Is it possible in the foreseeable future or even completely desirable to make mental patients normal? Although psychiatry would have it otherwise “normality” is to a considerable extent a contrived concept which is culturally variable and has a political dimension in that it represents the sort of people the state or the establishment want in society. The narrower their aims the more people one could expect to be taken out of society and “normalised”. While there are many aspects of “mental illness” which I would concede are real problems I also think there is a lot of narrow-mindedness towards it. There are growing numbers of people being classed as mentally ill in some degree. Does this tell us something about the way society is heading? It is not possible to make everybody fit a particular mould.
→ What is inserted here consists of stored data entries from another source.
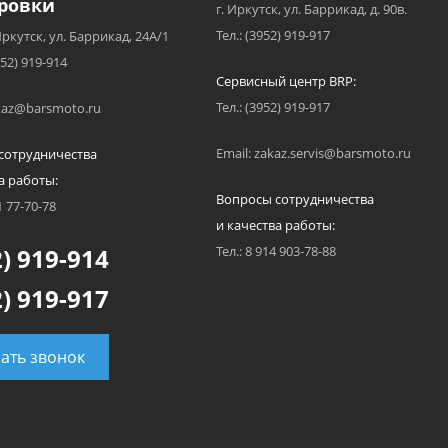
ровки
г. Иркутск, ул. Баррикад, д. 90в.
Тел.: (3952) 919-917
Иркутск, ул. Баррикад, 24А/1
952) 919-914
Сервисный центр BRP:
Тел.: (3952) 919-917
akaz@barsmoto.ru
Email: zakaz.servis@barsmoto.ru
сотрудничества
а работы:
Вопросы сотрудничества
1 77-70-78
и качества работы:
) 919-914
Тел.: 8 914 903-78-88
) 919-917
зать звонок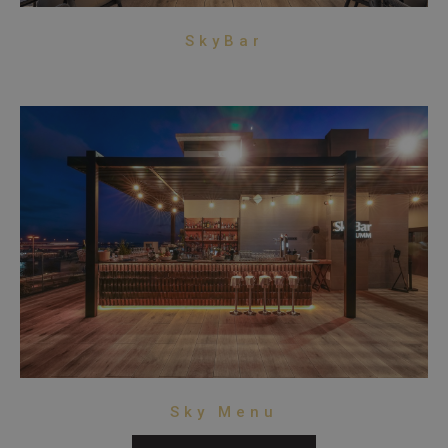
SkyBar
Sky Menu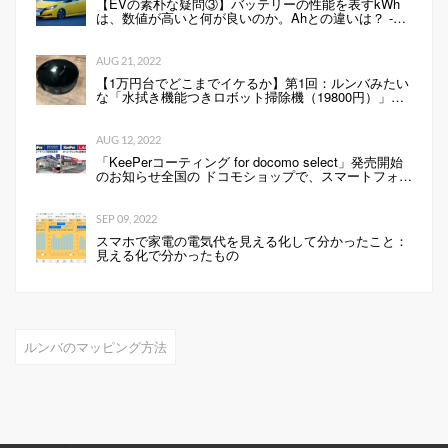
【EVの素朴な疑問③】バッテリーの性能を表すkWh
は、数値が高いと何が良いのか。Ahとの違いは？ -
Webモーターマガジン
AUG 21, 2022
【1万円台でどこまでイケるか】第1回：ルンバみたい
な「水拭き機能つきロボット掃除機（19800円）」の
性能は…
AUG 12, 2022
「KeePerコーティング for docomo select」発売開始
のお知らせ全国の ドコモショップで、スマートフォン
にKeePerコーティングを行います 企業リリース
SEP 09, 2022
スマホで家電の電気代を見える化して分かったこと：
見える化で分かったもの
ルンバのマッピング方法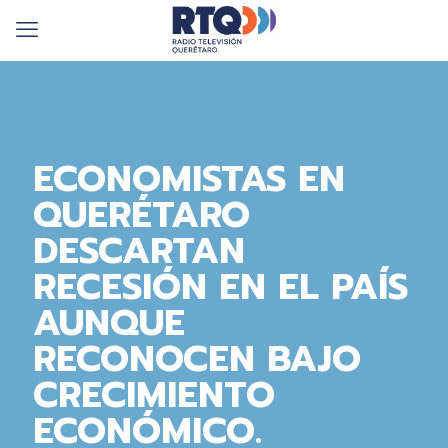
ECONOMISTAS EN
QUERÉTARO
DESCARTAN
RECESIÓN EN EL PAÍS
AUNQUE
RECONOCEN BAJO
CRECIMIENTO
ECONÓMICO.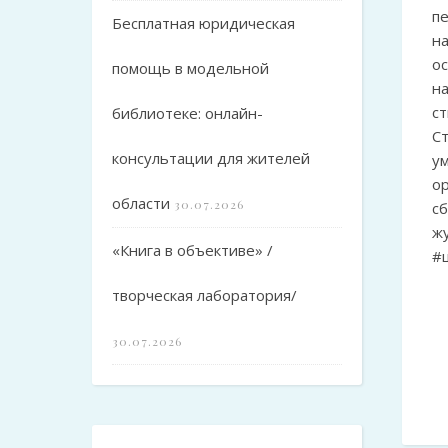
пе
Бесплатная юридическая
на
о
помощь в модельной
н
с
библиотеке: онлайн-
С
консультации для жителей
у
о
области
30.07.2026
сб
ж
«Книга в объективе» /
#
творческая лаборатория/
30.07.2026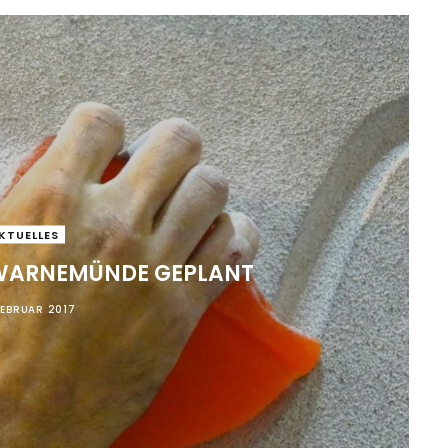
KTUELLES
 WARNEMÜNDE GEPLANT
FEBRUAR 2017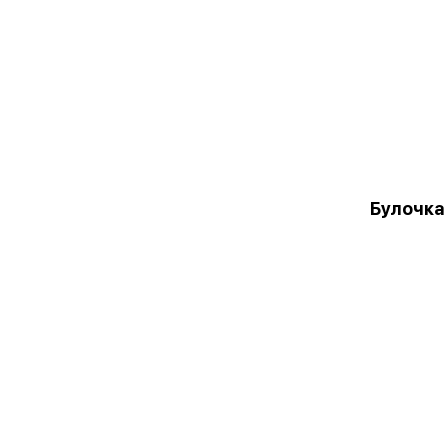
Булочка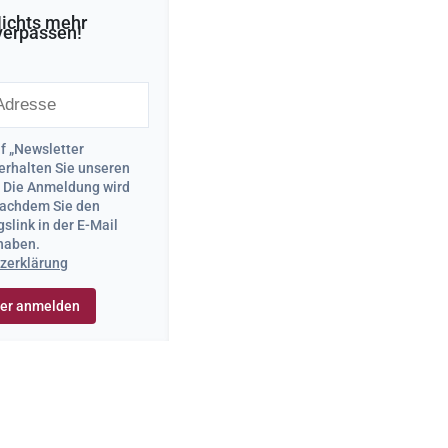
ichts mehr
verpassen!
uf „Newsletter
erhalten Sie unseren
. Die Anmeldung wird
 nachdem Sie den
slink in der E-Mail
 haben.
zerklärung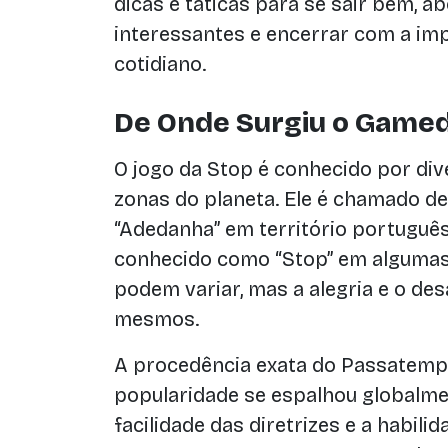
dicas e táticas para se sair bem, 
interessantes e encerrar com a im
cotidiano.
De Onde Surgiu o Gamed
O jogo da Stop é conhecido por di
zonas do planeta. Ele é chamado de
“Adedanha” em território portugu
conhecido como “Stop” em algumas 
podem variar, mas a alegria e o d
mesmos.
A procedência exata do Passatempo
popularidade se espalhou globalme
facilidade das diretrizes e a habili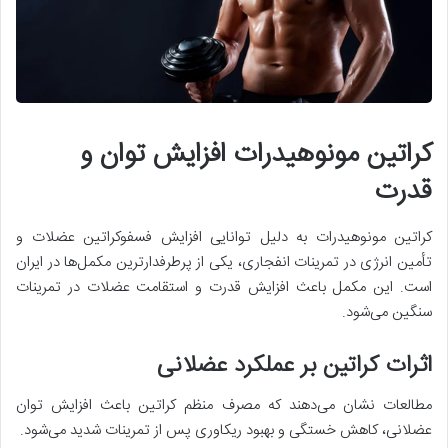
کراتین مونوهیدرات افزایش توان و
قدرت
کراتین مونوهیدرات به دلیل توانایی افزایش فسفوکراتین عضلات و
تأمین انرژی در تمرینات انفجاری، یکی از پرطرفدارترین مکمل‌ها در ایران
است. این مکمل باعث افزایش قدرت و استقامت عضلات در تمرینات
سنگین می‌شود.
اثرات کراتین بر عملکرد عضلانی
مطالعات نشان می‌دهند که مصرف منظم کراتین باعث افزایش توان
عضلانی، کاهش خستگی و بهبود ریکاوری پس از تمرینات شدید می‌شود.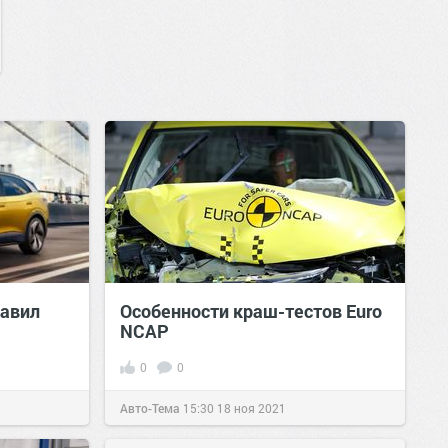
равил
Особенности краш-тестов Euro
NCAP
0
0
Авто-Тема
15:30
18 ноя 2021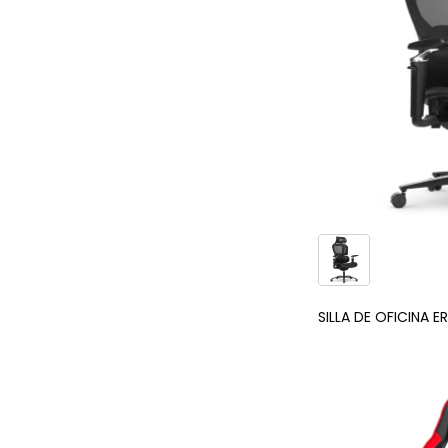
SILLA DE OFICINA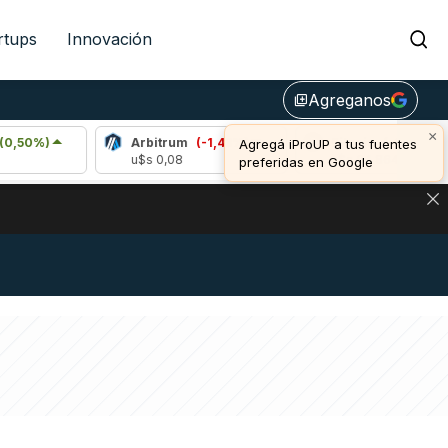
rtups
Innovación
Agreganos
library_add
×
Arbitrum
(-1,43%)
Bitcoin
(-0,11%)
Agregá iProUP a tus fuentes
u$s 0,08
u$s 64.864,00
preferidas en Google
NA: IMPACTO EN BITCOIN, DÓLAR CRIPTO Y EXCHANGES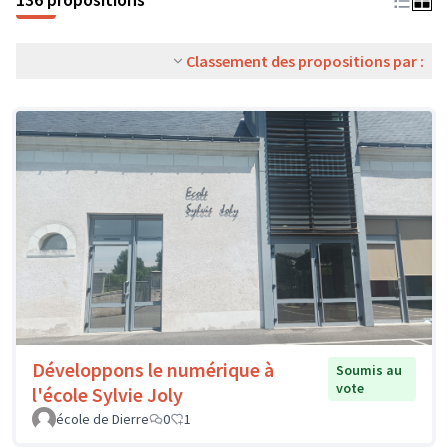
Classement des propositions par :
Développons le numérique à
Soumis au
vote
l'école Sylvie Joly
école de Dierre
0
1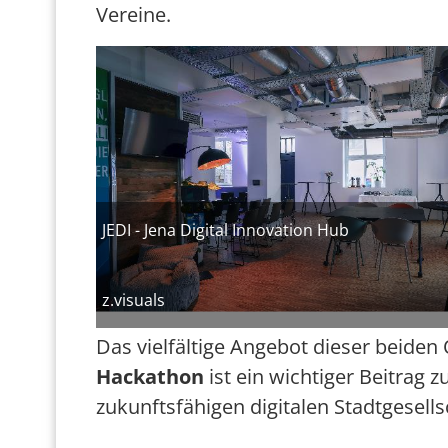
Vereine.
Bild
JEDI - Jena Digital Innovation Hub
z.visuals
Das vielfältige Angebot dieser beiden 
Hackathon
ist ein wichtiger Beitrag 
zukunftsfähigen digitalen Stadtgesells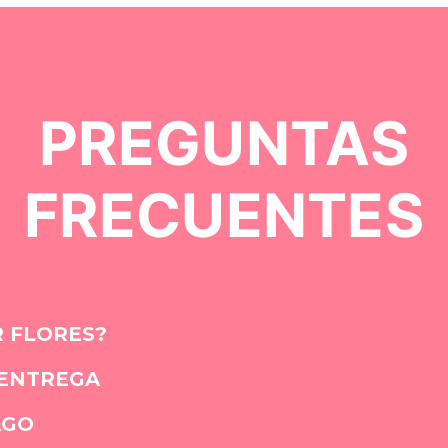
PREGUNTAS
FRECUENTES
 FLORES?
 ENTREGA
AGO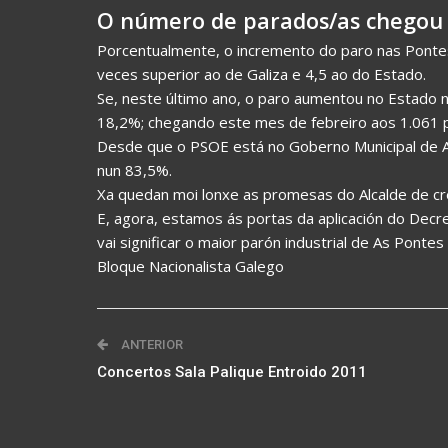
O número de parados/as chegou e
Porcentualmente, o incremento do paro nas Pontes
veces superior ao de Galiza e 4,5 ao do Estado.
Se, neste último ano, o paro aumentou no Estado n
18,2%; chegando este mes de febreiro aos 1.061 
Desde que o PSOE está no Goberno Municipal de A
nun 83,5%.
Xa quedan moi lonxe as promesas do Alcalde de cre
E, agora, estamos ás portas da aplicación do Decre
vai significar o maior parón industrial de As Ponte
Bloque Nacionalista Galego
ANTERIOR
Concertos Sala Palique Entroido 2011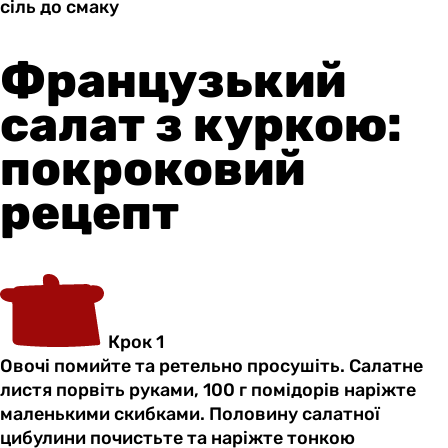
сіль до
смаку
Французький
салат з куркою:
покроковий
рецепт
Крок 1
Овочі помийте та ретельно просушіть. Салатне
листя порвіть руками, 100 г помідорів наріжте
маленькими скибками. Половину салатної
цибулини почистьте та наріжте тонкою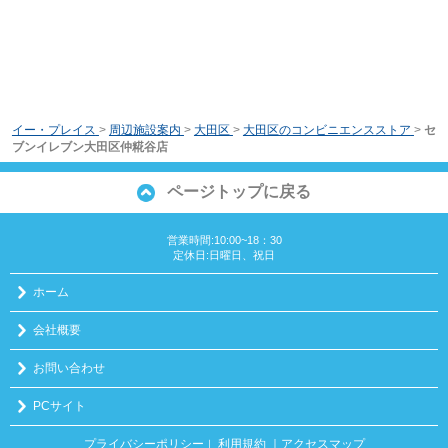
イー・プレイス
>
周辺施設案内
>
大田区
>
大田区のコンビニエンスストア
>
セ
ブンイレブン大田区仲糀谷店
ページトップに戻る
営業時間:10:00~18：30
定休日:日曜日、祝日
ホーム
会社概要
お問い合わせ
PCサイト
プライバシーポリシー
利用規約
｜アクセスマップ
｜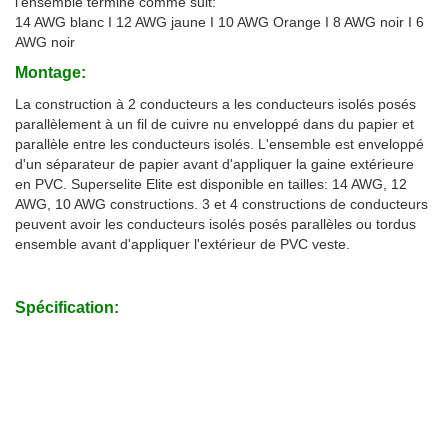
l'ensemble terminé comme suit:
14 AWG blanc I 12 AWG jaune I 10 AWG Orange I 8 AWG noir I 6
AWG noir
Montage:
La construction à 2 conducteurs a les conducteurs isolés posés
parallèlement à un fil de cuivre nu enveloppé dans du papier et
parallèle entre les conducteurs isolés. L'ensemble est enveloppé
d'un séparateur de papier avant d'appliquer la gaine extérieure
en PVC. Superselite Elite est disponible en tailles: 14 AWG, 12
AWG, 10 AWG constructions. 3 et 4 constructions de conducteurs
peuvent avoir les conducteurs isolés posés parallèles ou tordus
ensemble avant d'appliquer l'extérieur de PVC veste.
Spécification: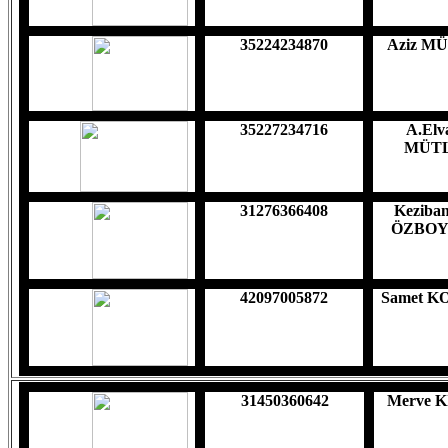
35224234870
Aziz M
35227234716
A.Elv
MÜT
31276366408
Keziba
ÖZBOY
42097005872
Samet 
31450360642
Merve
The paradigm of madness needs to change. The present day obsession with the idea of normality needs to be relaxed. Psychiatry needs to change in some fundamental ways. The culture is still based around the idea that if you are deemed to be mad you have to surrender your right to self-determination, completely in a mental hospital, and in varying degrees outside it. The result is dehumanising. Psychiatry needs to stop treating people as specimens, objects, and recognise that its alienating stance is not scientific. Distancing itself does not enable it to observe us objectively. We are very aware of its presence and that is enough to affect the way we behave. It needs both to engage more with us and accord us rights. Psychiatry needs to properly recognise that we are sentient beings and treat us as such. The extent of reliance on the use of mind-numbing and dangerous drugs makes one wonder how much psychiatry is really an agency for social control and how much real therapy there is in it. It can be soul-destroying while putatively offering help.


There are many reports of abuse and brutality in psychiatry ranging from disrespectful speech up to and including deaths which give rise to suspicions of manslaughter and murder. Few of the reports of major abuse get any air time and almost invariably do not result in convictions. The supposed unreliability of the testimony of those whose minds are discredited is a strong candidate to explain this. This can be cited both as evidence of fictitious reporting and conversely facilitating cover-up. Psychiatry is to a great degree unaccountable. This needs to change. These things are well-known in the mental health service user and survivor movement.


Psychiatry needs to go back to the drawing board and shed its archaic culture handed down from generation to generation of well-meaning new recruits. Less reliance should be made on physical treatments and more effort put into understanding people who are different in some ways. More personal types of care need to be given to those whose minds are in some way traumatised. There needs to be more space and facilities in hospitals, if they are to be called such, and more human input. This might then lead the way for society to come to accept those who previously it locked away and threw away the key.